ECB Insight: Holzmann Wages Lonely War on QE, but ECB Bank Credit Also Comes in for Beating
18 November 2021
By David Barwick – FRANKFURT (Econostream) – Though there are certainly others on the European Central Bank Governing Council who are sceptical about some of what the ECB is doing, Council member Robert Holzmann seems highly unlikely at this juncture to be joined by anyone in his campaign to put an end to all quantitative easing.
In comments Wednesday evening at an Austrian university, Holzmann, who heads the Austrian National Bank, did not only express support for ‘certainly letting the PEPP [pandemic emergency purchase programme] be discontinued at the end of March, because it has done its duty and can expire.’
Rather, he also drew a bead on the asset purchase programme (APP), noting that it had been created to boost liquidity on financial markets and that the latter were now awash in liquidity.
Inflation was too high and likely to stay that way, the ECB would still retain a vast amount of purchased debt on its balance sheet, and continued net purchases could bump up against limits authorities must take care not to breach, he argued.
‘So for me, long story short, this quantitative easing has to stop’, he reiterated.
Most disposed to second Holzmann’s motion on the Council is probably Germany’s Jens Weidmann, who has repeatedly expressed scepticism about QE. But Weidmann is unlikely to be a fan of anything too sudden, and indeed, in September he urged avoiding an abrupt end to PEPP asset purchases via a gradual reduction ‘if the situation allows’.
In any event, Weidmann is on the way out, a circumstance Holzmann expressed concern about.
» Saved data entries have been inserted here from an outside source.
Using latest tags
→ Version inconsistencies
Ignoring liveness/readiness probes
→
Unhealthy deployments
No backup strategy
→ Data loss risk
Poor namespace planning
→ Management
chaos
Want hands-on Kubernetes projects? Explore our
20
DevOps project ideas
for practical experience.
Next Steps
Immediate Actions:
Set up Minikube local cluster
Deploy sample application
Were Weidmann to be succeeded by a very different Bundesbank head who advocated along the lines of ‘we cannot have enough liquidity’ Holzmann said, ‘then it becomes somewhat problematic’ for all those countries that entered monetary union with Germany in the expectation of ‘a stability oriented central bank policy for the euro’.
Then there is the Netherland’s Klaas Knot, who, while undisputedly hawkish, gave little indication in a speech just last week that he would endorse anything quite as radical as what Holzmann seems to have in mind.
Holzmann admitted forthrightly that he saw no emerging consensus within the Governing Council in support of ending QE, and it seems likely to stay that way for the time being. If QE has any other enemies as bitter, they have flown well under the radar.
As if blanket opposition to QE weren’t enough, Holzmann seemed to have a large bone to pick with the ECB’s provision of credit to banks. Credit extended to the banking system by the ECB at particularly favourable interest rates in the amount of 2,200 billion euros as of October may not have been the most effective investment, he suggested.
‘According to our estimates, these 2,200 billion euros - that's a lot, lot of money - which cost the central bank system about 20 billion and the Austrian National Bank alone about one billion euros, so in a sense not petty cash, were effective, but only to the extent that it led to a change in the lending volume to small and medium-sized enterprises of essentially about 7.5%’, he said. ‘In other words, a great deal of money with very, very market-distorting effects for a comparatively very, very small segment.’
Although it is increasingly clear that at least the extremely favourable terms on which the ECB has granted credit during the crisis will be adjusted before too long, that the ECB is granting credit has in general not generated notable opposition.
In this regard too, therefore, it is evident that Holzmann will have his work cut out for him if he wishes to do away with this policy option. We see little chance of imminent success, with most if not all other Council members willing to give patience a chance for now.